Following are the number of passenger, aircraft and cargo movements at the airport, according to Infraero (2007-2021) and Motiva (2022-2025) reports:

| Year | Passenger | Aircraft | Cargo (t) |
|---|---|---|---|
| 2025 | 6,082,222 +17% | 62,453 +12% |  |
| 2024 | 5,179,747 −7% | 55,820 −8% |  |
| 2023 | 5,565,810 | 60,542 |  |
| 2022^{a} | 3,899,773 | 45,005 |  |
| 2021 | 3,111,942 +23% | 34,225 +19% | 20,003 +2% |
| 2020 | 2,520,710 −61% | 28,747 −57% | 19,553 −44% |
| 2019 | 6,502,746 +3% | 66,371 +3% | 34,664 +6% |
| 2018 | 6,310,413 −6% | 64,683 −4% | 32,672 +16% |
| 2017 | 6,722,058 +5% | 67,457 +2% | 28,220 +10% |
| 2016 | 6,385,838 −12% | 66,386 −12% | 25,730 −12% |
| 2015 | 7,235,634 −2% | 75,722 −4% | 29,278 −16% |
| 2014 | 7,376,743 +9% | 78,790 −4% | 34,938 −9% |
| 2013 | 6,742,133 −1% | 82,455 −7% | 38,355 −14% |
| 2012 | 6,828,334 −2% | 88,909 −6% | 44,478 +34% |
| 2011 | 6,969,484 +21% | 94,143 +7% | 33,152 +36% |
| 2010 | 5,774,615 +19% | 88,217 +10% | 24,417 +8% |
| 2009 | 4,853,733 +13% | 80,017 +16% | 22,604 −13% |
| 2008 | 4,281,354 +10% | 69,076 +10% | 26,072 +12% |
| 2007 | 3,907,275 | 62,563 | 23,322 |

Note:

 2022 series provided by CCR is incomplete, lacking data for the months of January, February and part of March.

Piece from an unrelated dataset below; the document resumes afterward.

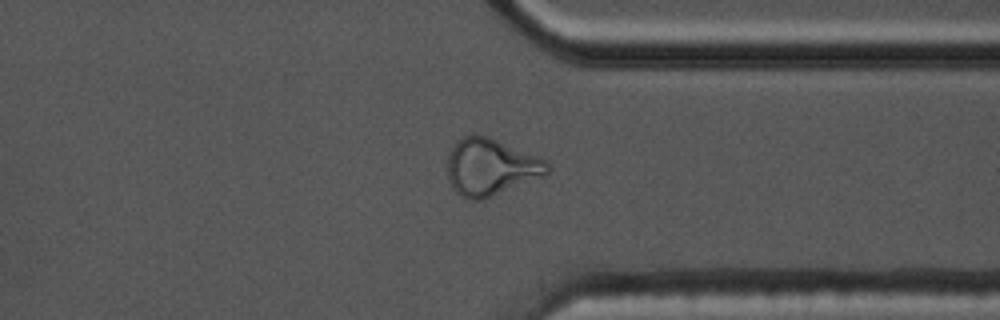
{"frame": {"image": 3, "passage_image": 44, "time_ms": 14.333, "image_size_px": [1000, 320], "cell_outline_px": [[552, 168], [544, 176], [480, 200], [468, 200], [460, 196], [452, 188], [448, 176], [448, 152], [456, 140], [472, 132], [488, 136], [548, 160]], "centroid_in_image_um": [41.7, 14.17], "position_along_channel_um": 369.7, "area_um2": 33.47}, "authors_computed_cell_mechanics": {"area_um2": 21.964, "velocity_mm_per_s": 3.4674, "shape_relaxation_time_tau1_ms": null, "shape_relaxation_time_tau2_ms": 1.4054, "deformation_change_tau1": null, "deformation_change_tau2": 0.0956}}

==Accidents and incidents==
- 16 June 1958: a Cruzeiro do Sul Convair 440, registration PP-CEP, flying from Florianópolis to Curitiba, was on final approach procedures to land at Curitiba in bad weather when it was caught in windshear. The aircraft descended and struck the ground. Of the 27 passengers and crew aboard, 24 died. Among the deaths was the Brazilian interim president at that time, Nereu Ramos.
- 3 November 1967: a Sadia Handley Page Dart Herald, registration PP-SDJ, flying from São Paulo-Congonhas to Curitiba, collided with a hill during approach to land at Curitiba. All 5 crew members and 21 passengers died. 4 passengers survived.
- 16 August 2000: a VASP Boeing 737-200 registration PP-SMG, en route from Foz do Iguaçu to Curitiba, was hijacked by 5 persons demanding the BRL 5 million (approximately US$2.75 million at that time) that the aircraft was transporting. The pilot was forced to land at Porecatu, where the hijackers fled with the money. There were no injuries.
- 26 December 2002: a Brazilian Air Force Embraer EMB 110 Bandeirante, registration FAB-2292, en route from São Paulo-Campo de Marte to Florianópolis Air Force Base, crashed while trying to carry out an emergency landing at Curitiba-Afonso Pena. Reportedly, both engines had shut down. The airplane had taken off with insufficient fuel on board to complete the flight to Florianópolis. Of the 16 people on board, 1 crew member and 2 passengers died.
- 22 August 2007: an Embraer EMB 110 Bandeirante registration PT-SDB belonging to Two Taxi Aéreo crashed after take-off. The two occupants died.

==Access==
The airport is located 18 km southeast of downtown Curitiba. The airport operates a shuttle bus to the center of Curitiba and the 208 bus route also connects passengers to the airport.